# Start of Reading passage
I figured there was probably some other paths that it could race.


> Long story short, the only thing that was working reliably for me was to
> clear ddsp_dsq_id and ddsp_enq_flags in select_task_rq_scx(), but I thought
> it was a bit too overkill and then I've never finished to investigate the
> real issue...
> 
> In conclusion, I think this is fixing some of these warnings that we see
> and it's probably good to apply it, but it's not fixing all of them.
> 
> Anyway, I'll do some tests with this patch and report back!
> 
> Thanks,
> -Andrea

Sounds good, I hit this running cosmos on a moderately loaded machine.
I'll see if I can get a reproducer made and do some more testing.

Re: [PATCH] sched_ext: Clear direct dispatch state on dequeue when dsq is NULL

Posted by Andrea Righi 1 week, 3 days ago

On Wed, Jan 21, 2026 at 04:31:02PM -0800, Daniel Hodges wrote:
...
> > Long story short, the only thing that was working reliably for me was to
> > clear ddsp_dsq_id and ddsp_enq_flags in select_task_rq_scx(), but I thought
> > it was a bit too overkill and then I've never finished to investigate the
> > real issue...
# End of Reading passage
# Start of Records supplied
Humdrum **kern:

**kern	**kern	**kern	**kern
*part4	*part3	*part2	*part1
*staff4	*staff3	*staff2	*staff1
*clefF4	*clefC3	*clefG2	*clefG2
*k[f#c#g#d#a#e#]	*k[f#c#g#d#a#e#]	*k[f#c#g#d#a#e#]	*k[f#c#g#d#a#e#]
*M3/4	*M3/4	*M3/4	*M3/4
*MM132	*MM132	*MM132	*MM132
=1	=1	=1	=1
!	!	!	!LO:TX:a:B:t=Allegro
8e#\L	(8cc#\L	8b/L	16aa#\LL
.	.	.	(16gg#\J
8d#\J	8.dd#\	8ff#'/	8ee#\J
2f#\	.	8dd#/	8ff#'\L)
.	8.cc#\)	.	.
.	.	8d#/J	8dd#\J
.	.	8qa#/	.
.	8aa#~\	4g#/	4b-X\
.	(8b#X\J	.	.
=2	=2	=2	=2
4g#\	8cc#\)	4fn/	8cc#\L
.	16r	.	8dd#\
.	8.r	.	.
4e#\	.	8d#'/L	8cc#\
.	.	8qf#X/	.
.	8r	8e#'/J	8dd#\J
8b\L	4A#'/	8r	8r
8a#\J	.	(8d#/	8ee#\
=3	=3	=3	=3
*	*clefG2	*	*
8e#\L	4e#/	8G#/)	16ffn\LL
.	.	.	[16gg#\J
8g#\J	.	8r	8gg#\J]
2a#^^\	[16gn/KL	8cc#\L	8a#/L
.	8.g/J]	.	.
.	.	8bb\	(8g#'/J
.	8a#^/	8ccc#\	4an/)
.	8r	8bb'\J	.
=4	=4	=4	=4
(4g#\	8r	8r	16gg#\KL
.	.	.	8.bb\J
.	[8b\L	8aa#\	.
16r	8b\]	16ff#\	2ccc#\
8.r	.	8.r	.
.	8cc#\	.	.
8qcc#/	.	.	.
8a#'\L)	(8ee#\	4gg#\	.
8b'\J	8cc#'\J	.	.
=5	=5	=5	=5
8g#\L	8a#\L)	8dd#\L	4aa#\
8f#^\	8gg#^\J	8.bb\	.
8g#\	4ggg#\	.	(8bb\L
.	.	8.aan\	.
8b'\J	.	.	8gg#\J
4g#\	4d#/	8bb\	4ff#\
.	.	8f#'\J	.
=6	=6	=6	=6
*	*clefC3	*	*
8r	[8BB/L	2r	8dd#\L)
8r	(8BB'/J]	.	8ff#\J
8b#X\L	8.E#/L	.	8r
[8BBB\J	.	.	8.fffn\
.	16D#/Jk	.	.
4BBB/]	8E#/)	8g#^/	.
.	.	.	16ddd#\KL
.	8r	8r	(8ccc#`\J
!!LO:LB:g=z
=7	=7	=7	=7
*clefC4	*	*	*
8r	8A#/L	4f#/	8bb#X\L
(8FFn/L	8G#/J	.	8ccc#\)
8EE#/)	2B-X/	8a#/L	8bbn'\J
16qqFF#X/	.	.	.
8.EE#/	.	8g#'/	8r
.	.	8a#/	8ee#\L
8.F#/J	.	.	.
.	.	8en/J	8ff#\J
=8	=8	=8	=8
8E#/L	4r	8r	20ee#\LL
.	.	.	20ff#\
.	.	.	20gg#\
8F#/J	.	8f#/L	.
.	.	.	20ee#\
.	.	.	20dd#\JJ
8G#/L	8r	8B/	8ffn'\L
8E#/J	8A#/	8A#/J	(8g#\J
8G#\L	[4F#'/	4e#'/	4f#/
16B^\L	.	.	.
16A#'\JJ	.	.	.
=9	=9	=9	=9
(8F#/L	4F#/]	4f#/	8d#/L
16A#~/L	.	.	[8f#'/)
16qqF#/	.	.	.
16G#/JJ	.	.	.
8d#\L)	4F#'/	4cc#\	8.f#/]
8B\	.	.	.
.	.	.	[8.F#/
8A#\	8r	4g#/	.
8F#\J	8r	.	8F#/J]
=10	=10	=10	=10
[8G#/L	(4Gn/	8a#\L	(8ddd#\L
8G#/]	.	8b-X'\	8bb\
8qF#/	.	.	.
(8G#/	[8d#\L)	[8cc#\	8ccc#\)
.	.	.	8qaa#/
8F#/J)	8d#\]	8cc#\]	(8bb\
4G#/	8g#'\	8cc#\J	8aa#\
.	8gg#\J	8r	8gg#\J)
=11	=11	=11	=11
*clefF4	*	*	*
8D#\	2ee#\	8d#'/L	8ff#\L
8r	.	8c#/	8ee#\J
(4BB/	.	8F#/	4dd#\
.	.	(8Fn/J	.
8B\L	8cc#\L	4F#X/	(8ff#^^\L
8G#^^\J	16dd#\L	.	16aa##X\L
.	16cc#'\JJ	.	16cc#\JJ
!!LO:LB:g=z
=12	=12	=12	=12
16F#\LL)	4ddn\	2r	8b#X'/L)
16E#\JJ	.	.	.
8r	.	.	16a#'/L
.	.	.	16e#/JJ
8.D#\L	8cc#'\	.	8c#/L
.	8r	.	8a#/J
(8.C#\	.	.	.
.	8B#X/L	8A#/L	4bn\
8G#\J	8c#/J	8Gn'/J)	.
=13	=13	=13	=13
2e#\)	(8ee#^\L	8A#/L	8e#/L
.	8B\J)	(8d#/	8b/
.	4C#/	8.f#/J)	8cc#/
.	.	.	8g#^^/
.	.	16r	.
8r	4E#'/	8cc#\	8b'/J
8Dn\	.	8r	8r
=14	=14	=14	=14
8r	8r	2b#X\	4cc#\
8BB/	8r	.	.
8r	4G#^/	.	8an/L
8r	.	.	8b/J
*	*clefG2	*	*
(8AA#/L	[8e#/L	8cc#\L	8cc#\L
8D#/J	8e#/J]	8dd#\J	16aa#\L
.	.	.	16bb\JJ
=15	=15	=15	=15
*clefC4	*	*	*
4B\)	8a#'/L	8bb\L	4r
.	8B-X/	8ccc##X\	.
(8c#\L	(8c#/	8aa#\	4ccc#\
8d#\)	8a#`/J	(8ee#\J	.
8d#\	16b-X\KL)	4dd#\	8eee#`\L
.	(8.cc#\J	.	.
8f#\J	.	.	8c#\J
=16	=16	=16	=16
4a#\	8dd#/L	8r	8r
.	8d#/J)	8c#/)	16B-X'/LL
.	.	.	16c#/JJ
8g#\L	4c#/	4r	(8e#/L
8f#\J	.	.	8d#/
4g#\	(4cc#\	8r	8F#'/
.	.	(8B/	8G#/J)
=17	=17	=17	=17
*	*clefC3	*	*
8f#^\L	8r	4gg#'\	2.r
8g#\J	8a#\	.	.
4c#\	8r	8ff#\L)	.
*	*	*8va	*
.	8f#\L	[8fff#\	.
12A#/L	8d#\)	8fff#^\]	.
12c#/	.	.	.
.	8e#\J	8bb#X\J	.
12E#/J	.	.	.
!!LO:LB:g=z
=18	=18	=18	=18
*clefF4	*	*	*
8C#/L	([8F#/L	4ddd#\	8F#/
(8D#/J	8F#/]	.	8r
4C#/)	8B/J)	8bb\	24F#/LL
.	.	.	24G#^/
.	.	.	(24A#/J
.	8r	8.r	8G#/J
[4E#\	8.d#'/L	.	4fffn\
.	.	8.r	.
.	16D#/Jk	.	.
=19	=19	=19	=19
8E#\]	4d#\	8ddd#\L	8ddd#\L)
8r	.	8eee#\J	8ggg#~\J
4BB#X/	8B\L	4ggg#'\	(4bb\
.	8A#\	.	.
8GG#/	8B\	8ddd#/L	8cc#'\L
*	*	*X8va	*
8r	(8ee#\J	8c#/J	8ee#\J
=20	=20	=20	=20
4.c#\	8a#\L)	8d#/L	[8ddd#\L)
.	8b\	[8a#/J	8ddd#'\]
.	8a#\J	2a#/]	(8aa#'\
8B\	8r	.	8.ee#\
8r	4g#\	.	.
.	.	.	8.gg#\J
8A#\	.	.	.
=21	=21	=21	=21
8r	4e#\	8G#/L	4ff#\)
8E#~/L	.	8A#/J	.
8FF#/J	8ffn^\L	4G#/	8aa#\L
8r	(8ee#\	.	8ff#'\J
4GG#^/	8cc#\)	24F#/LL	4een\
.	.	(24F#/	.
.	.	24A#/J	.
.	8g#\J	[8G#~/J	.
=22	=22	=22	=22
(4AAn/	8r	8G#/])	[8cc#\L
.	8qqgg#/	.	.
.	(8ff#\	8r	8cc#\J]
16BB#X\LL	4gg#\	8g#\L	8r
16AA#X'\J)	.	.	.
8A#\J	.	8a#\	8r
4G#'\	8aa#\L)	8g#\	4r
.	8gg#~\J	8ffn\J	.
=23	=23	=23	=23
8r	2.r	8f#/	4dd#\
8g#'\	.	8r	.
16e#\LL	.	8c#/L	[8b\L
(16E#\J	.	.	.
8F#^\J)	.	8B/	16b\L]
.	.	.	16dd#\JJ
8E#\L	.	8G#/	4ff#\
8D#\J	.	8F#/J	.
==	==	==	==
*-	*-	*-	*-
# End of Records supplied
What to do.
1. Write out the sched_ext thread from "I figured there" to "and report back!".
2. Carry the sched_ext thread forward from the point where it stops.
The lines have no connection to the sched_ext thread.

In response.
1.
I figured there was probably some other paths that it could race.


> Long story short, the only thing that was working reliably for me was to
> clear ddsp_dsq_id and ddsp_enq_flags in select_task_rq_scx(), but I thought
> it was a bit too overkill and then I've never finished to investigate the
> real issue...
> 
> In conclusion, I think this is fixing some of these warnings that we see
> and it's probably good to apply it, but it's not fixing all of them.
> 
> Anyway, I'll do some tests with this patch and report back!

2.
> > 
> > In conclusion, I think this is fixing some of these warnings that we see
> > and it's probably good to apply it, but it's not fixing all of them.
> > 
> > Anyway, I'll do some tests with this patch and report back!
> > 
> > Thanks,
> > -Andrea
> 
> Sounds good, I hit this running cosmos on a moderately loaded machine.
> I'll see if I can get a reproducer made and do some more testing.

This is with 6.19.0-rc7 + this fix on top:

 WARNING: kernel/sched/ext.c:1282 at scx_dsq_insert_commit+0xf2/0x120, CPU#13: alacritty/6070

Which is WARN_ON_ONCE(p->scx.ddsp_dsq_id != SCX_DSQ_INVALID) in
mark_direct_dispatch().

Triggered almost immediately after loading scx_cosmos on my laptop. I'll
also try to find a better reproducer (ideally inside a VM).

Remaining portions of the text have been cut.